Healthy male SD rats (250 g ± 20 g) were used for the study. All the following animal experiments met the requirements of the national act of the people’s republic of China with the use of experimental animals. The animals were fasted overnight prior to the experiment but had free access to water. They were randomized to be separated into two groups. For the control group, pure CUR was suspended in sodium carboxymethyl cellulose aqueous solution (1%, w/v) and given orally (1000 mg/kg). For the experiment group, CUR injection was intravenously injected (50 mg/kg) at the site of femoral vein. Blood samples were collected in tubes containing heparin at pre-determined intervals, separated by centrifugation and frozen at -20°C until analysis.

Results And Discussion

Physical characteristics of CUR injection

The particle size and morphology of prepared CUR injection were shown in Figure 1. It was obvious that the particles exhibited spherical shape and non-adherent to each other.

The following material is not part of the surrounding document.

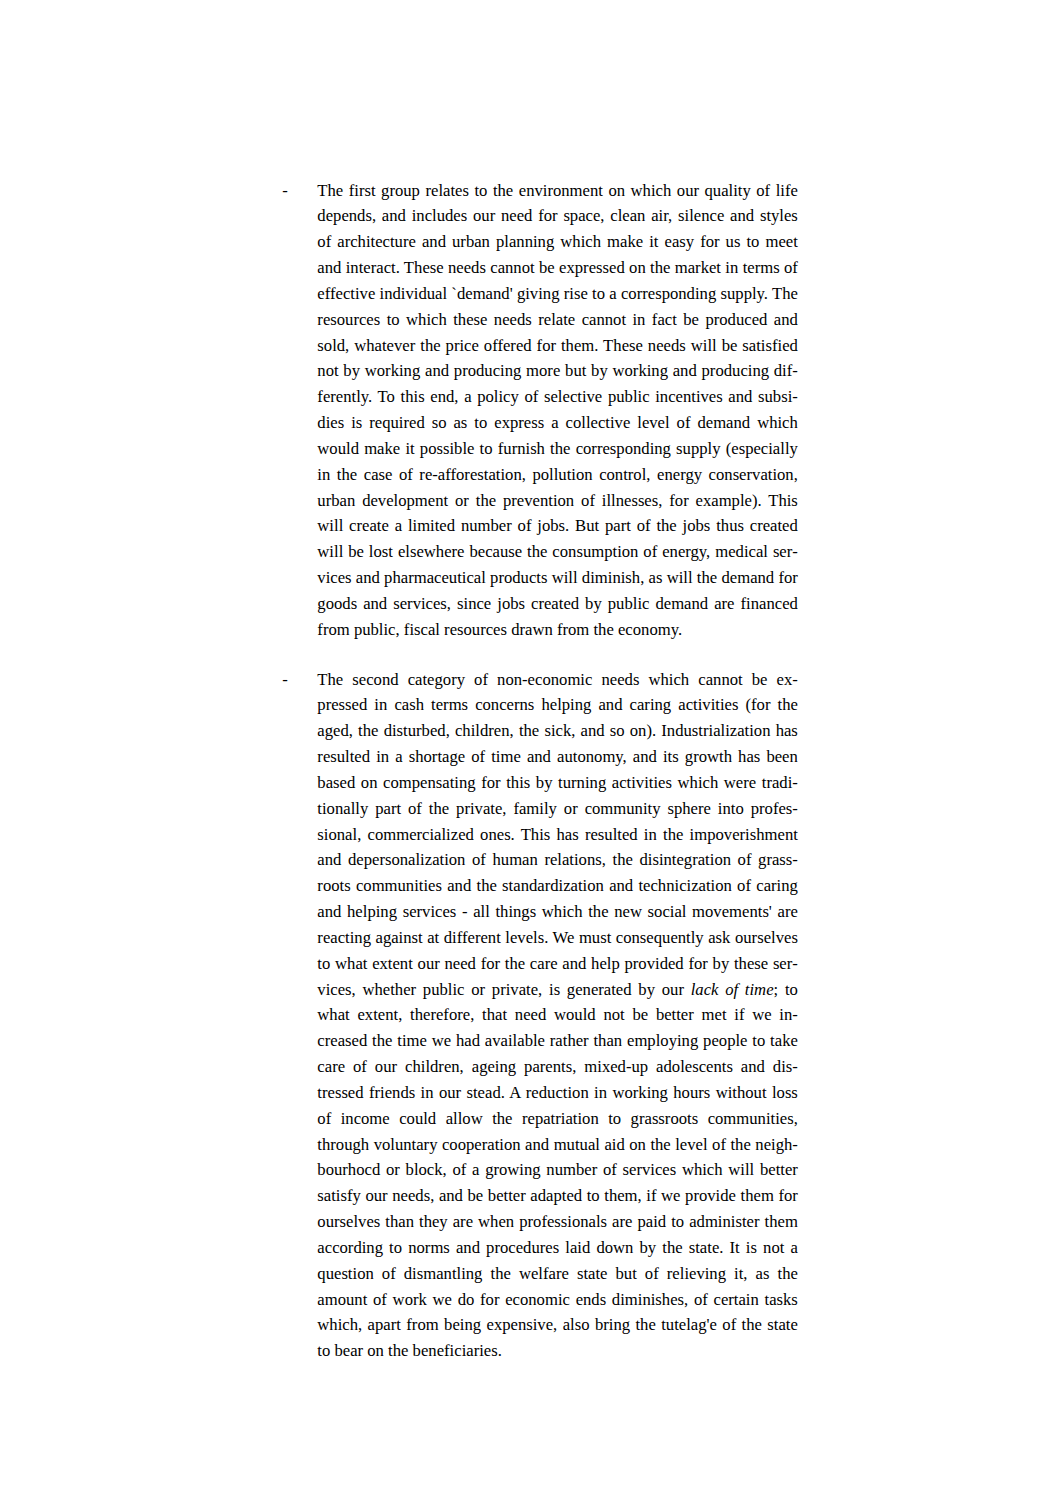The first group relates to the environment on which our quality of life depends, and includes our need for space, clean air, silence and styles of architecture and urban planning which make it easy for us to meet and interact. These needs cannot be expressed on the market in terms of effective individual `demand' giving rise to a corresponding supply. The resources to which these needs relate cannot in fact be produced and sold, whatever the price offered for them. These needs will be satisfied not by working and producing more but by working and producing differently. To this end, a policy of selective public incentives and subsidies is required so as to express a collective level of demand which would make it possible to furnish the corresponding supply (especially in the case of re-afforestation, pollution control, energy conservation, urban development or the prevention of illnesses, for example). This will create a limited number of jobs. But part of the jobs thus created will be lost elsewhere because the consumption of energy, medical services and pharmaceutical products will diminish, as will the demand for goods and services, since jobs created by public demand are financed from public, fiscal resources drawn from the economy.
The second category of non-economic needs which cannot be expressed in cash terms concerns helping and caring activities (for the aged, the disturbed, children, the sick, and so on). Industrialization has resulted in a shortage of time and autonomy, and its growth has been based on compensating for this by turning activities which were traditionally part of the private, family or community sphere into professional, commercialized ones. This has resulted in the impoverishment and depersonalization of human relations, the disintegration of grassroots communities and the standardization and technicization of caring and helping services - all things which the new social movements' are reacting against at different levels. We must consequently ask ourselves to what extent our need for the care and help provided for by these services, whether public or private, is generated by our lack of time; to what extent, therefore, that need would not be better met if we increased the time we had available rather than employing people to take care of our children, ageing parents, mixed-up adolescents and distressed friends in our stead. A reduction in working hours without loss of income could allow the repatriation to grassroots communities, through voluntary cooperation and mutual aid on the level of the neighbourhocd or block, of a growing number of services which will better satisfy our needs, and be better adapted to them, if we provide them for ourselves than they are when professionals are paid to administer them according to norms and procedures laid down by the state. It is not a question of dismantling the welfare state but of relieving it, as the amount of work we do for economic ends diminishes, of certain tasks which, apart from being expensive, also bring the tutelag'e of the state to bear on the beneficiaries.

The result of particle agreed with TEM examination. The average particle size was 15.0 nm. The results showed that the CUR injection was prepared successfully and the size distribution was uniform.

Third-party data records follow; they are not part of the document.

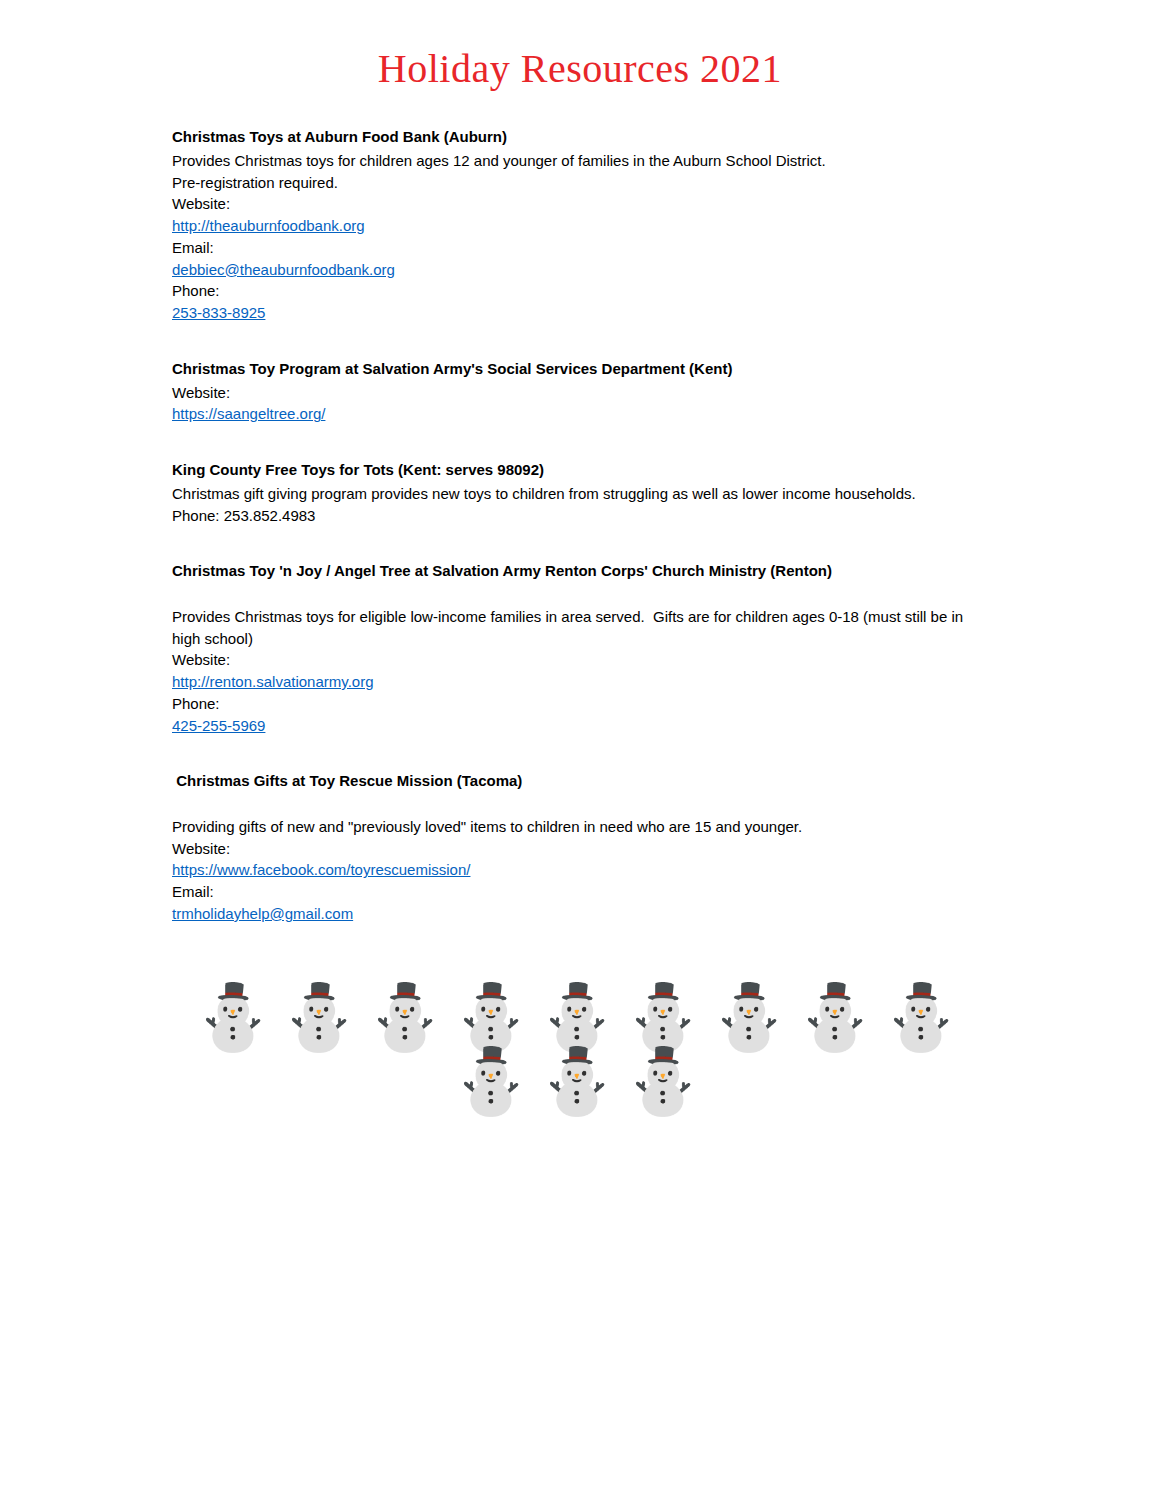Holiday Resources 2021
Christmas Toys at Auburn Food Bank (Auburn)
Provides Christmas toys for children ages 12 and younger of families in the Auburn School District.
Pre-registration required.
Website:
http://theauburnfoodbank.org
Email:
debbiec@theauburnfoodbank.org
Phone:
253-833-8925
Christmas Toy Program at Salvation Army's Social Services Department (Kent)
Website:
https://saangeltree.org/
King County Free Toys for Tots (Kent: serves 98092)
Christmas gift giving program provides new toys to children from struggling as well as lower income households.
Phone: 253.852.4983
Christmas Toy 'n Joy / Angel Tree at Salvation Army Renton Corps' Church Ministry (Renton)
Provides Christmas toys for eligible low-income families in area served. Gifts are for children ages 0-18 (must still be in high school)
Website:
http://renton.salvationarmy.org
Phone:
425-255-5969
Christmas Gifts at Toy Rescue Mission (Tacoma)
Providing gifts of new and "previously loved" items to children in need who are 15 and younger.
Website:
https://www.facebook.com/toyrescuemission/
Email:
trmholidayhelp@gmail.com
⛄⛄⛄⛄⛄⛄⛄⛄⛄⛄⛄⛄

pharmacy-pharmaceutical-sciences-transmission-electron-micrograph

Figure 1: The transmission electron micrograph of curcumin injection.

Hemolytic test

The hemolytic test was performed to evaluate the safety of CUR injection for intravenous administration. The results of hemolytic test were shown in Figure 2. The positive control tube exhibited complete hemolysis, the upper solution was a transparent red; while in other five sample tubes, the upper solution was transparent, and erythrocytes were precipitated at the bottom just as the normal saline group. The hemolysis percent were calculated in Table 1. All the hemolysis percent were below 5%. These results demonstrated that the CUR injection did not cause hemolysis.

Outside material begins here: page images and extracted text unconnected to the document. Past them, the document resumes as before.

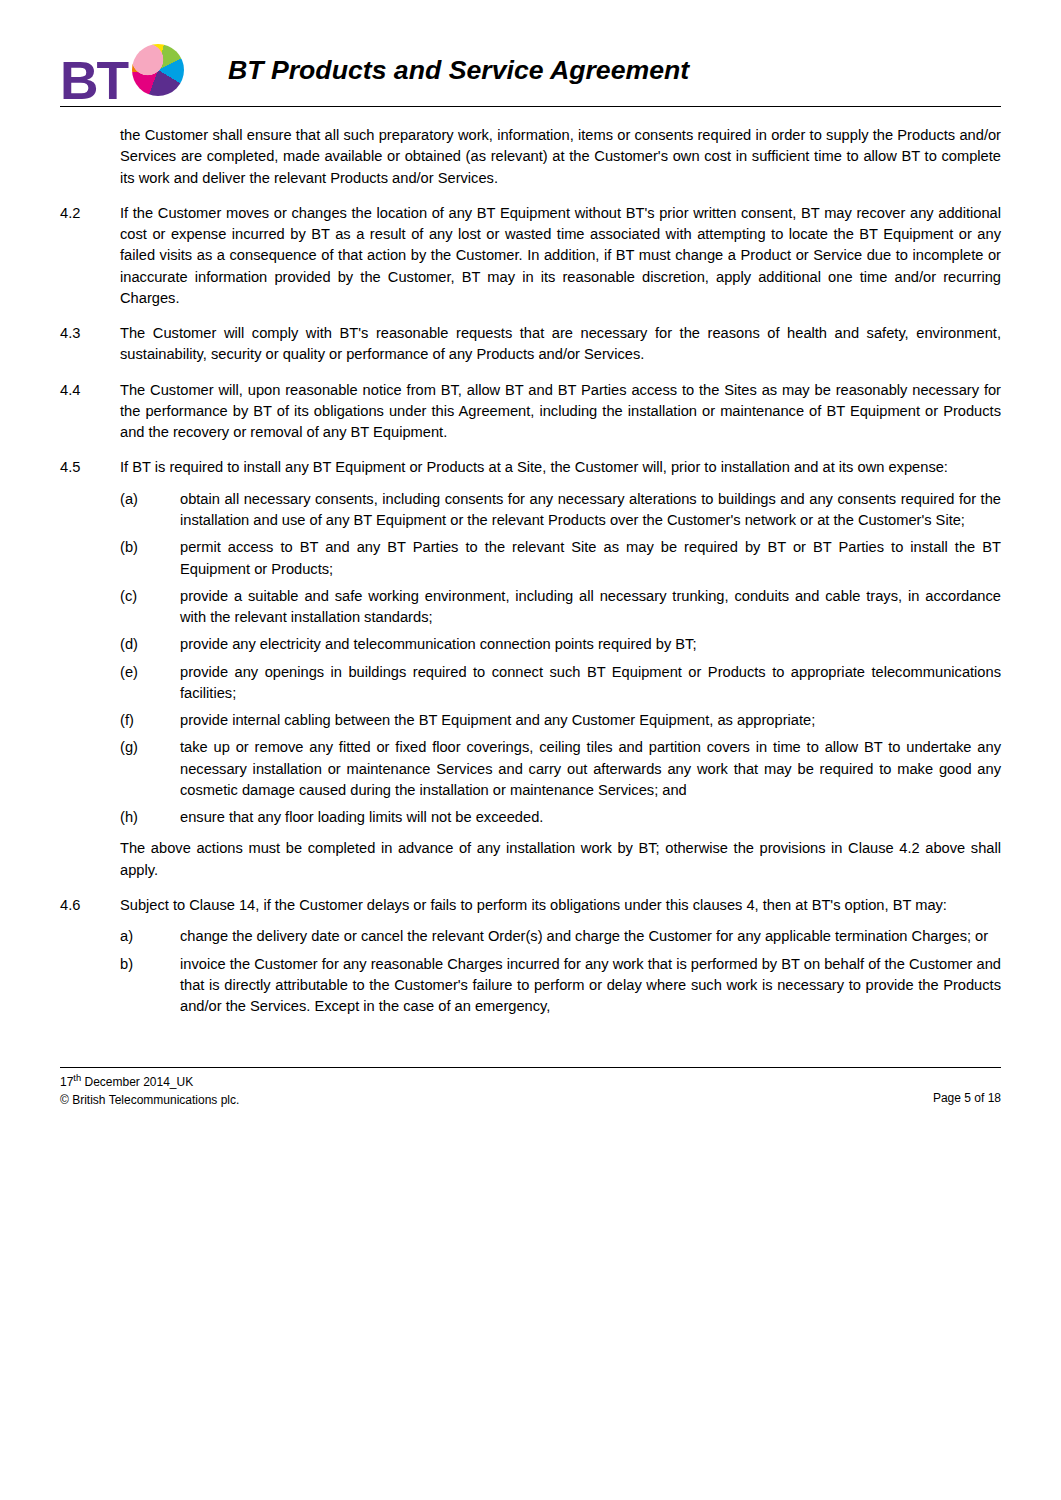BT
BT Products and Service Agreement
the Customer shall ensure that all such preparatory work, information, items or consents required in order to supply the Products and/or Services are completed, made available or obtained (as relevant) at the Customer's own cost in sufficient time to allow BT to complete its work and deliver the relevant Products and/or Services.
4.2
If the Customer moves or changes the location of any BT Equipment without BT's prior written consent, BT may recover any additional cost or expense incurred by BT as a result of any lost or wasted time associated with attempting to locate the BT Equipment or any failed visits as a consequence of that action by the Customer. In addition, if BT must change a Product or Service due to incomplete or inaccurate information provided by the Customer, BT may in its reasonable discretion, apply additional one time and/or recurring Charges.
4.3
The Customer will comply with BT's reasonable requests that are necessary for the reasons of health and safety, environment, sustainability, security or quality or performance of any Products and/or Services.
4.4
The Customer will, upon reasonable notice from BT, allow BT and BT Parties access to the Sites as may be reasonably necessary for the performance by BT of its obligations under this Agreement, including the installation or maintenance of BT Equipment or Products and the recovery or removal of any BT Equipment.
4.5
If BT is required to install any BT Equipment or Products at a Site, the Customer will, prior to installation and at its own expense:
(a) obtain all necessary consents, including consents for any necessary alterations to buildings and any consents required for the installation and use of any BT Equipment or the relevant Products over the Customer's network or at the Customer's Site;
(b) permit access to BT and any BT Parties to the relevant Site as may be required by BT or BT Parties to install the BT Equipment or Products;
(c) provide a suitable and safe working environment, including all necessary trunking, conduits and cable trays, in accordance with the relevant installation standards;
(d) provide any electricity and telecommunication connection points required by BT;
(e) provide any openings in buildings required to connect such BT Equipment or Products to appropriate telecommunications facilities;
(f) provide internal cabling between the BT Equipment and any Customer Equipment, as appropriate;
(g) take up or remove any fitted or fixed floor coverings, ceiling tiles and partition covers in time to allow BT to undertake any necessary installation or maintenance Services and carry out afterwards any work that may be required to make good any cosmetic damage caused during the installation or maintenance Services; and
(h) ensure that any floor loading limits will not be exceeded.
The above actions must be completed in advance of any installation work by BT; otherwise the provisions in Clause 4.2 above shall apply.
4.6
Subject to Clause 14, if the Customer delays or fails to perform its obligations under this clauses 4, then at BT's option, BT may:
a) change the delivery date or cancel the relevant Order(s) and charge the Customer for any applicable termination Charges; or
b) invoice the Customer for any reasonable Charges incurred for any work that is performed by BT on behalf of the Customer and that is directly attributable to the Customer's failure to perform or delay where such work is necessary to provide the Products and/or the Services. Except in the case of an emergency,
17th December 2014_UK
© British Telecommunications plc.
Page 5 of 18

pharmacy-pharmaceutical-sciences-hemolytic-test

Figure 2: The results of hemolytic test.

The number of test-tube 1 2 3 4 5 6 7
2% erythrocyte dispersion (mL) 2.5 2.5 2.5 2.5 2.5 2.5 2.5
normal saline(mL)
distilled water(mL)
2.0 2.1 2.2 2.3 02.4 2.5 2.5
CUR injection(mL) 0.1 0.2 0.3 0.4 0.5 0 0
UV absorption(Abs) 0.048 0.062 0.062 0.045 0.046 0.035 0.720
Hemolysis percent (%) 1.90 3.94 3.94 1.46 1.60 - -

Table 1: The results of hemolytic experiment.

Intramuscular irritation assessment

The histopathological examinations of muscle irritation were shown in Figure 3. After intramuscular injection of normal saline, no obvious visible damage at the injection site or surrounding tissues were observed, which was same as that in CUR injection group. The skeletal muscle fibers were smooth both in normal saline group and CUR injection group.

pharmacy-pharmaceutical-sciences-rabbit-muscle-curcumin

Figure 3: The histopathology examination of rabbit muscle curcumin intravenous injection group (A), normal saline (B).

Intravenous irritation assessment

Figure 3 showed the appearance and histopathology examination of rabbit ear vein after intravenous injection of CUR injection. In CUR injection group (Figure 4C), no venous irritation was observed, including vascular engorgement, edema and indurations. The vessel wall was undamaged. In normal saline group (Figure 4D), no dropsy, congestion and blood clot were observed at the injection site. No inflammatory phenomena were found in both groups.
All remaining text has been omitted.